When I connected a wire from the battery to the fuel pump solenoid I heard a click from a blue box on the left hand side of the engine compartment.
Do you think it's the ignition switch or the relay or even something else?
Regards Patman


----------



## Steptoe (Nov 8, 2005)

Hi Patman,

I recently had an annoying electrical fault on my 2.5TDI which caused a momentary cutting out of the engine due to no power to the fuel solenoid. 

I thought at first it was the ignition switch (luckily the Fiat dealer didn't have one in stock, so didn't waste money) however after some trials and tribulations, well documented on the forum, I eventually found a faulty connector in the main feed from battery to ignition switch. On my van, a '98 Ducato, this connector block is under dashboard, drivers side, resting on wheelarch, the cable is a thick red one.

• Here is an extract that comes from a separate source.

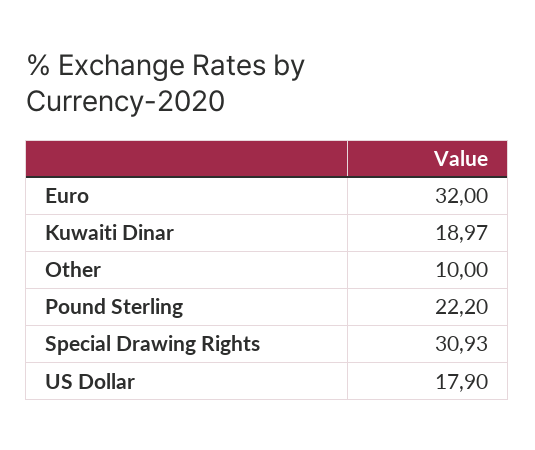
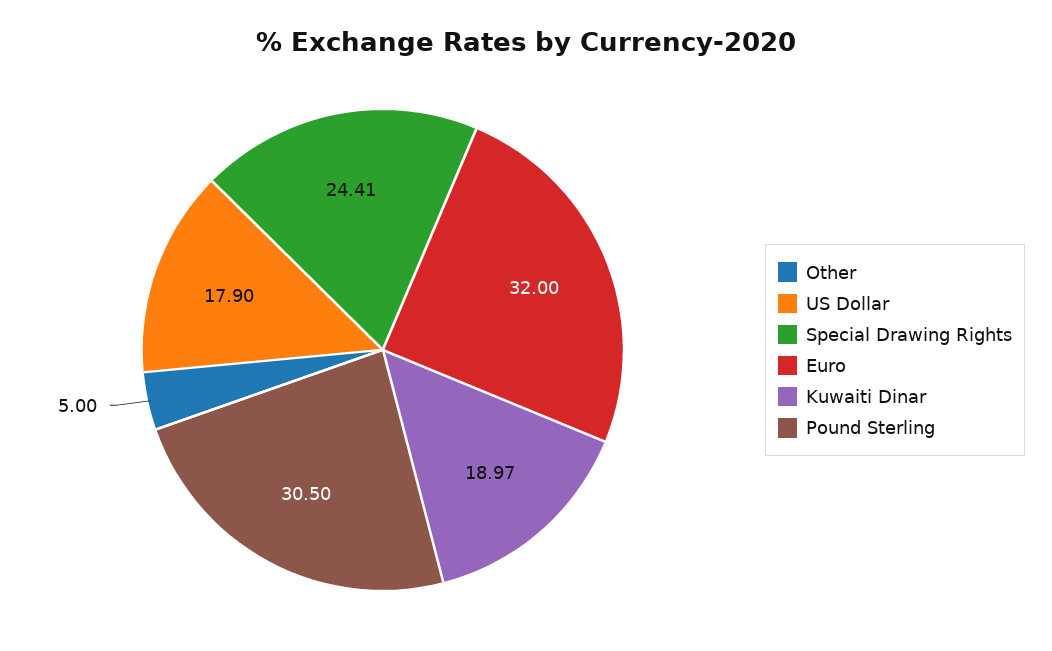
Other: 10 -> 5
Pound Sterling: 22.2 -> 30.5
Special Drawing Rights: 30.93 -> 24.41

One check you could make is to get under the dashboard the next time you have the fault and wriggle a few wires to see if you can clear it. This will indicate if there is a faulty connection.


----------



## patman (Jan 1, 2007)

Many thanks for that. The engine will not start at all now unless I run a wire from battery to fuel solenoid. It seems like a broken connection or failed component. The charging light comes on and the handbrake light but the pre heater light doesn't. It will crank but won't start and the lights don't work. 
Regards Patman


----------



## loddy (Feb 12, 2007)

Is it fitted with a faulty immobiliser

Loddy


----------



## patman (Jan 1, 2007)

Evening all
You're a top man Steptoe! I looked under the dash board and pulled and shook the wires about and lo and behold, one faulty wire connection on a four connector block. I pulled it out and used a fresh connector which cured the bugger. Happy days!
Many thanks to anyone who replied.
Patman

Ps. I found that a wire from the battery to the pump solenoid will get the pump working in an emergency.


----------